Before uploading images to the catalog, you need to create a product and declare its bands. The only required attributes are a unique id, passed in the constructor, and a name:

>>> from descarteslabs.catalog import Product
>>> product = Product(id="guide-example-product")
>>> product.name = "Example product"
>>> product.save()
>>> product.id
u'descarteslabs:guide-example-product'
>>> product.created
datetime.datetime(2019, 8, 19, 18, 53, 26, 250005, tzinfo=<UTC>)

save() saves the product to the catalog in the cloud. Note that you get to choose an id for your product but it must be unique within your organization (you get an exception if it’s not). This code example is assuming the user is in the “descarteslabs” organization. The id is prefixed with the organization id on save to enforce global uniqueness and uniqueness within an organization. If you are not part of an organization the prefix will be your unique user id.

Every object has a read-only created attribute with the timestamp from when it was first saved.

There are a few more attributes that you can set (see the Product API reference). You can update the product to define the timespan that it covers. This is as simple as assigning attributes and then saving again:

>>> product.start_datetime = "2012-01-01"
>>> product.end_datetime = "2015-01-01"
>>> product.save()
>>> product.start_datetime
datetime.datetime(2012, 1, 1, 0, 0, tzinfo=<UTC>)
>>> product.modified
datetime.datetime(2019, 8, 19, 18, 53, 27, 114274, tzinfo=<UTC>)

A read-only modified attribute exists on all objects and is updated on every save.

Note that all timestamp attributes are represented as datetime instances in UTC. You may assign strings to timestamp attributes if they can be reasonably parsed as timestamps. Once the object is saved the attributes will appear as parsed datetime instances. If a timestamp has no explicit timezone, it’s assumed to be in UTC.

Creating bands

Before adding any images to a product you should create bands that declare the structure of the data shared among all images in a product.

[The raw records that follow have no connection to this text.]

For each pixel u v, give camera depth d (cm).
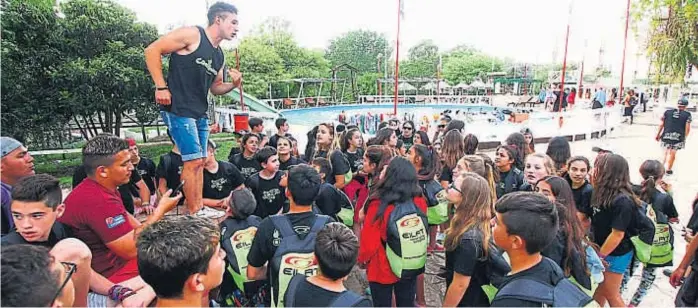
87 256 208
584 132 1605
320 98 4084
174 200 307
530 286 200
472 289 295
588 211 366
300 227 291
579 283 278
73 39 1168
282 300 277
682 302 326
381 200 346
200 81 375
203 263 176
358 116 2227
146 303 232
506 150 487
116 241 254
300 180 293
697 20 1803
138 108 1282
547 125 1686
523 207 209
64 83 1132
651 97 3008
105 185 261
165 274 170
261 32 4269
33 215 218
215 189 470
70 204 251
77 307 208
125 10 1280
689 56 1850
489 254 284
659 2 1870
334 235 227
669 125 998
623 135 1652
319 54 4559
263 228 295
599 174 350
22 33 1080
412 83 5506
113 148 256
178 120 370
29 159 318
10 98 1073
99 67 1141
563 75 1636
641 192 413
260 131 695
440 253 546
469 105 3600
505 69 6038
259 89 3428
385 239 345
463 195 296
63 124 1226
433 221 471
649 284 395
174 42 351
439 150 618
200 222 188
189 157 384
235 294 349
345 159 541
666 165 1039
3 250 151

>>> from descarteslabs.catalog import SpectralBand, DataType, Resolution, ResolutionUnit
>>> band = SpectralBand(name="blue", product=product)
>>> band.data_type = DataType.UINT16
>>> band.data_range = (0, 10000)
>>> band.display_range = (0, 4000)
>>> band.resolution = Resolution(unit=ResolutionUnit.METERS, value=60)
>>> band.band_index = 0
>>> band.save()
>>> band.id
u'descarteslabs:guide-example-product:blue'

A band is uniquely identified by its name and product. The full id of the band is composed of the product id and the name.

The band defines where its data is found in the files attached to images in the product: In this example, band_index = 0 indicates that blue is the first band in the image file, and that first band is expected to be represented by unsigned 16-bit integers (DataType.UINT16).

This band is specifically a SpectralBand, with pixel values representing measurements somewhere in the visible/NIR/SWIR electro-optical wavelength spectrum, so you can also set additional attributes to locate it on the spectrum:

>>> # These values are in nanometers (nm)
>>> band.wavelength_nm_min = 452
>>> band.wavelength_nm_max = 512
>>> band.save()

Bands are created and updated in the same way was as products and all other Catalog objects.

Band types

It’s common for many products to have an alpha band, which masks pixels in the image that don’t have valid data:

>>> from descarteslabs.catalog import MaskBand
>>> alpha = MaskBand(name="alpha", product=product)
>>> alpha.is_alpha = True
>>> alpha.data_type = DataType.UINT16
>>> alpha.resolution = band.resolution
>>> alpha.band_index = 1
>>> alpha.save()

Here the “alpha” band is created as a MaskBand which is by definition a binary band with a data range from 0 to 1, so there is no need to set the data_range and display_range attribute.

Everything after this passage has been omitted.